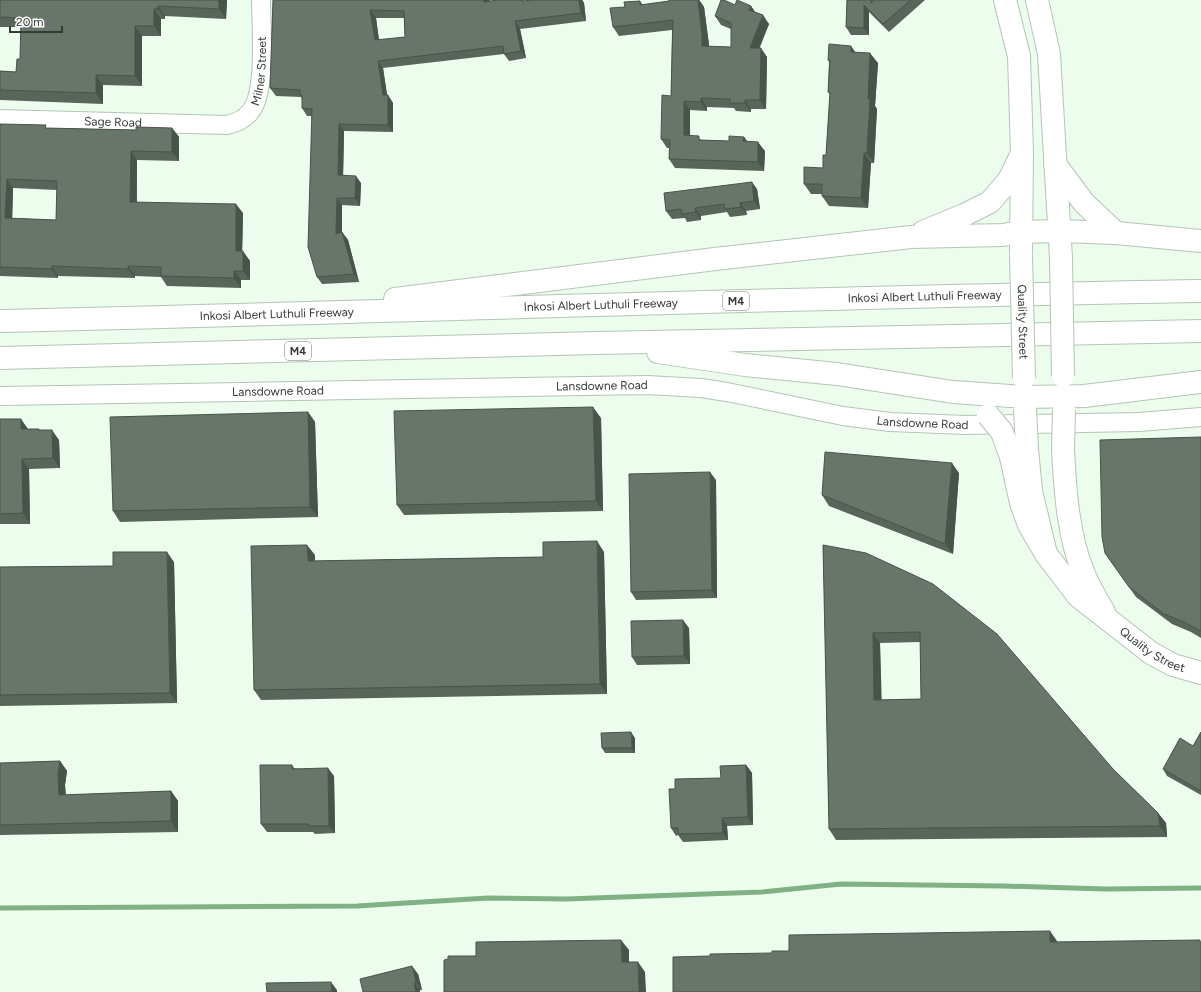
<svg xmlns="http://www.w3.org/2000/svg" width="1201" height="992" font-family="Figtree,sans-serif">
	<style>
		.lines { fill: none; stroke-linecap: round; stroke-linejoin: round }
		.stream { stroke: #7fb185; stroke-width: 5 }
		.street-casing { stroke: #b4c4b5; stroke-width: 20 }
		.secondary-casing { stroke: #b4c4b5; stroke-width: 24 }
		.highway-casing { stroke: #b4c4b5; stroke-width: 24 }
		.street { stroke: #fff; stroke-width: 18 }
		.secondary { stroke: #fff; stroke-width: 22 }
		.highway { stroke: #fff; stroke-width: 22 }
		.secondary-bridge-casing { stroke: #b4c4b5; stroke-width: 24; stroke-linecap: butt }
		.highway-bridge-casing { stroke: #b4c4b5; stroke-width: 24; stroke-linecap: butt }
		.secondary-bridge { stroke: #fff; stroke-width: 22 }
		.highway-bridge { stroke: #fff; stroke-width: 22 }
		.wall { fill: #596559; fill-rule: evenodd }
		.shaded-wall { fill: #485349 }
		.building { fill: #677668; stroke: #485349; fill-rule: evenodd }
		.labels { text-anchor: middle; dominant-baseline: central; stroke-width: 4; stroke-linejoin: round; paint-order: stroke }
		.shield { fill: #fff; stroke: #727672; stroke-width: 1 }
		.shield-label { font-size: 11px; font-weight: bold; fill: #353c36 }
		.street-label { font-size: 12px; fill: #353c36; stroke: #fff }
	</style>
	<rect width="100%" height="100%" fill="#ecfced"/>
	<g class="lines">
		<path class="stream" d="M0 908 357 906 488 898 566 899 762 892 841 884 1004 886 1105 889 1201 888"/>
		<g class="street-casing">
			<g id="street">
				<path id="s1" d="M0 119 227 125C236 123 244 120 250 112 267 94 261 25 261 0"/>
				<path id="s2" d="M0 396 647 385 701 388 727 392 843 416 890 422 966 425 1139 422 1201 417"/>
			</g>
		</g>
		<g class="secondary-casing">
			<g id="secondary">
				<path d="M1005 0 1019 56 1022 153 1021 251"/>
				<path d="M1037 0 1049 54 1061 258"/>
				<path id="s3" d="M1027 449 1031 491 1046 554 1078 596 1151 653 1173 665 1201 673"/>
				<path d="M1063 449C1065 489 1068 537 1084 574 1089 587 1097 600 1104 612"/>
			</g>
		</g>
		<g class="highway-casing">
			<g id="highway">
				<path d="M1055 164 1084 203 1116 233"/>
				<path d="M923 232 964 215 990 202 1009 180 1022 153"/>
				<path d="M395 299 715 259 911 237 1003 235 1021 232 1060 231 1116 233 1201 241"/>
				<path id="s4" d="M0 321C400 312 801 297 1201 291"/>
				<path d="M658 352 745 365 837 374 953 392 1025 397 1084 396 1201 382"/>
				<path d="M0 358 597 343 1201 331"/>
				<path d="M1011 457 1021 503 1029 525 1046 554"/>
			</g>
		</g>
		<use href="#street" class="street"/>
		<use href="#secondary" class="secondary"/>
		<use href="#highway" class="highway"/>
		<g class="secondary-bridge-casing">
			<g id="secondary-bridge">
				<path id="s5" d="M1021 255 1024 378"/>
				<path d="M1061 258 1063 376"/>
				<path d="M1025 409 1027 449"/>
				<path d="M1063 449 1064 410"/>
			</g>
		</g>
		<g class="highway-bridge-casing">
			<path id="highway-bridge" d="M988 415 1002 432 1011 457"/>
		</g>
		<use href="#secondary-bridge" class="secondary-bridge"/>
		<use href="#highway-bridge" class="highway-bridge"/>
	</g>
	<path class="wall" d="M0 0H227L226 19 165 16V19H161V36H142V86L103 85V104L0 100V71L16 72 20 59 21 27H0Z
		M273 0 490 1 497 0H523L524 1 533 0H582L584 3 586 21 520 29 526 58 509 61 504 54 383 68 387 95 393 103V132L344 131 343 175 361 183 360 206 342 205V232L348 240 359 282 322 284 317 277 312 116H307L302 108V99L301 97 276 96 270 88ZM376 18H404L405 37 379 40Z
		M669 0H699L704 7 709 46 731 47V29L721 25 715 16 735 5 751 6 755 12 769 24 759 48 767 57 766 109H751V112L736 111 734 108 707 107V111L690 110V136L702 140 729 141 744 137 747 141 765 151 764 171 675 168 669 159V148H667L661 139 671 96 672 30 619 36 613 27 625 7 640 1 643 5 669 1Z
		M847 0H925L889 32 869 12V35H851L846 27Z
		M855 52 878 63 875 106 877 109 874 163H871L868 208 829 206 822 196V194H811L804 184 823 168 826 155 830 95 828 92 829 62 828 60Z
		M0 124 47 128 136 130 172 128 179 137V161L137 160V202L243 213 242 251 250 261V280H241V288L167 286 161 277 135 276V278L58 276V278L0 276ZM13 188 57 190 56 220 12 218Z
		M757 189 760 209 746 211 747 215 730 217 727 212 701 216V220L687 222 685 218 672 219 666 211Z
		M308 412 315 422 318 517 120 522 113 511Z
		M601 418 603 511 404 515 397 505Z
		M0 419 28 429 40 430 59 440 60 468 29 469 30 524H0Z
		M1201 437V638L1191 632 1172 624 1136 597 1105 553Z
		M959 473 953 554 829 506 822 495Z
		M716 480 717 598 636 600 631 592Z
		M823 545 1113 769 1158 813 1166 823 1167 837 836 840 829 829ZM920 642 921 699 881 700 880 643Z
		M604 552 607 694 261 700 254 690 315 555V561L543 557Z
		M174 562 177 703 0 706V567L113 566Z
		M689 628 690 664 637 665 632 657Z
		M1201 732V795L1167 776 1163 769 1193 746Z
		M635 738V753H605L602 748Z
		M60 761 67 771 65 785 66 795 171 791 178 801V832L0 835V763Z
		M292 765 294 768 334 776 335 833 315 834 313 832H267L261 824Z
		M746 765 752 773 753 825 727 826 728 840 683 842 678 835 676 836 671 828 675 789 721 778Z
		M418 974 422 990H420V992H363Z"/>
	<path class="shaded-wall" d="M219 0H227L226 19 219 9Z
		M484 0H490L489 9 484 2Z
		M579 0H582L584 3 586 21 581 13Z
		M698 0H699L704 7 709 44V55L702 46Z
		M864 5 869 12V35L864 28Z
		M158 6 165 16V19L158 9Z
		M751 6 757 15 749 10Z
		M154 9 161 19V36L154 26Z
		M370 10 376 18 380 48 375 40Z
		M763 15 769 24 756 57 750 48Z
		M515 21 520 29 526 58 521 51Z
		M135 26 142 36V86L135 76Z
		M851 46 858 56 851 52Z
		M761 48 767 57 766 109 760 100Z
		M870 53 878 63 875 106 877 109 874 163 867 153 868 99Z
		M378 61 383 68 388 101V95L393 103V132L388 125Z
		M96 75 103 85V104L96 93Z
		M701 98 707 107V111L701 102Z
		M745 100 751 109V112L745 103Z
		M684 101 690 110V144L684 135Z
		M339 124 344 131 343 182 338 175Z
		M172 128 179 137V161L172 152Z
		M744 137 750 146 743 141Z
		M758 142 765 151 764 171 758 162Z
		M131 151 137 160 136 211 130 202Z
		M864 153 871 163 868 208 861 198Z
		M356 176 361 183 360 206 355 198Z
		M7 179 13 188 12 228 5 218Z
		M752 182 757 189 760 209 754 201Z
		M337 198 342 205V241L336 234Z
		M740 203 746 211 747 215 741 207Z
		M236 204 243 213 242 260 236 251Z
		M695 208 701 216V220L696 212Z
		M342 232 348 240 359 282 354 274Z
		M243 251 250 261V280L243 271Z
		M52 266 58 276V278L52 269Z
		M128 266 135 276V278L128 269Z
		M234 271 241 280V288L234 278Z
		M593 407 601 418 603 511 596 501Z
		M308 412 315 422 318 517 310 507Z
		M21 419 28 429H21Z
		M52 430 59 440 60 468 53 458Z
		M22 459 29 469 30 524 23 513Z
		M952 463 959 473 953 554 945 544Z
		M710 472 716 480 717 598 712 590Z
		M597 541 604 552 607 694 600 684Z
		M307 545 315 555V571L308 561Z
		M167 552 174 562 177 703 170 693Z
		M683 620 689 628 690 664 684 656Z
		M873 633 880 643 882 710 874 700Z
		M631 732 635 738V753L632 748Z
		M60 761 67 771 65 785 66 806 59 795 58 775Z
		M746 765 752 773 753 825 748 817Z
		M328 768 334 776 335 833 329 826Z
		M171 791 178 801V832L171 821Z
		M1158 813 1166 823 1167 837 1160 826Z
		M722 818 727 826 728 840 723 833Z
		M1050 931 1057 941V952L1050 942Z
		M621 940 629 950V972L622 962Z
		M638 962 645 972 646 992H639Z
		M412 966 418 974 422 990 416 982Z
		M331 982 337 990V992H332Z
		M414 983 420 990V992H416Z"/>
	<path class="building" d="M0 0H219V9L158 6V9H154V26H135V76L96 75V93L0 90V71L16 72 17 59H20L21 18 0 17Z
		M273 0H484V2L497 0H521L522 1 533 0H579L581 13 515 21 521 51 504 54 503 46 378 61 383 95H388V125L339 124 338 175 356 176 355 198H337L336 234 342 232 354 274 317 277 308 247 312 109 302 108V95H300V90L270 88ZM370 10 404 11 405 37 375 40Z
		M669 0H698L702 35V46L731 47V23L715 16 721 0H724L735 5 737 0 751 6 749 10 763 15 750 48H761L760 100H745V103H730V99L701 98V102L684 101V135L699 136V140L729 141V136L744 137 743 141 758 142V162L669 159 670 140 661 139 662 95 671 96 673 20 613 27 610 8 625 7 624 2 640 1V5L669 1Z
		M847 0H871V3L875 0H911L883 24 864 5V28L846 27Z
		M829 44 851 46V52L870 53 868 99H870L867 153H864L861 198 822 196V184H804V167L823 168V155H826L830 92H828L830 60H828Z
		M0 124 46 125 45 128 136 130V127L172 128V152L131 151 130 202 236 204V251H243V271H234V278L161 276V267L128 266V269L52 266V269L0 267ZM7 179 57 181 56 220 5 218Z
		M752 182 754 201 740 203 741 207 725 209 724 204 695 208 696 212 682 214 681 209 666 211 664 193Z
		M593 407 596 501 397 505 394 411Z
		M308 412 310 507 113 511 110 417Z
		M0 419H21V429H39V430H52L53 458 22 459 23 513 0 514Z
		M1201 437V631L1184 622 1164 614 1129 587 1105 553 1102 537 1100 440Z
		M825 452 952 463 945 544 822 495Z
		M710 472 712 590 631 592 629 474Z
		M597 541 600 684 254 690 251 546 307 545 308 561 543 557V542Z
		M823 545 866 553 933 584 997 634 1113 769 1158 813 1160 826 829 829ZM920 632 921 699 874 700 873 633Z
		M113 552H167L170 693 0 695V567L113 566Z
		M683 620 684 656 632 657 631 621Z
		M631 732 632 748H602L601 733Z
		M1201 732V791L1163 769 1180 738 1193 746Z
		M60 761 58 775 59 795 171 791V821L0 825V763Z
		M260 765H292V769L328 768 329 826H309V824H261Z
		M746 765 748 817 722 818 723 833 678 834V828H671L669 789H675V779L721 778 720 766Z
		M1050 931V942L1200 940V942H1201V992H673V957L710 956V954L772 953V951H789V935Z
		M621 940 622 962H638L639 992H444V960L448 959V956H476V942Z
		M412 966 416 982 414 983 416 992H363L360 979Z
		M331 982 332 992H267L266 983Z"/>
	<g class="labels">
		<g class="shield">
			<rect x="723" y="292" width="26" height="18" rx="3"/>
			<rect x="285" y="342" width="26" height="18" rx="3"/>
		</g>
		<g class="shield-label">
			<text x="736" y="301">M4</text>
			<text x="298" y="351">M4</text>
		</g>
		<g class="street-label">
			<text stroke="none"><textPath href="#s1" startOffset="297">Milner Street</textPath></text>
			<text stroke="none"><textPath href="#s1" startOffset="113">Sage Road</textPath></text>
			<text stroke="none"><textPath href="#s4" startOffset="925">Inkosi Albert Luthuli Freeway</textPath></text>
			<text stroke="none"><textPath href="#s4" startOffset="601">Inkosi Albert Luthuli Freeway</textPath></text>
			<text stroke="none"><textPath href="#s4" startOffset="277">Inkosi Albert Luthuli Freeway</textPath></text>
			<text stroke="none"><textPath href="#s5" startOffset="67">Quality Street</textPath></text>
			<text stroke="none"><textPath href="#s2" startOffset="602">Lansdowne Road</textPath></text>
			<text stroke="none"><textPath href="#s2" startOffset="278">Lansdowne Road</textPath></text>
			<text stroke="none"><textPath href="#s2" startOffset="926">Lansdowne Road</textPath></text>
			<text stroke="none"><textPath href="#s3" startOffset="252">Quality Street</textPath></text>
		</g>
	</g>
	<path d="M10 26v6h52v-6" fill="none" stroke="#353c36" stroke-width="2"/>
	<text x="16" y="26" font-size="12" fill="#353c36" stroke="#ffffff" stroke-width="3" paint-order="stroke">20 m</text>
</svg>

══════════

Reply with a number alone, the number of lines of the records that hold the word "round".

2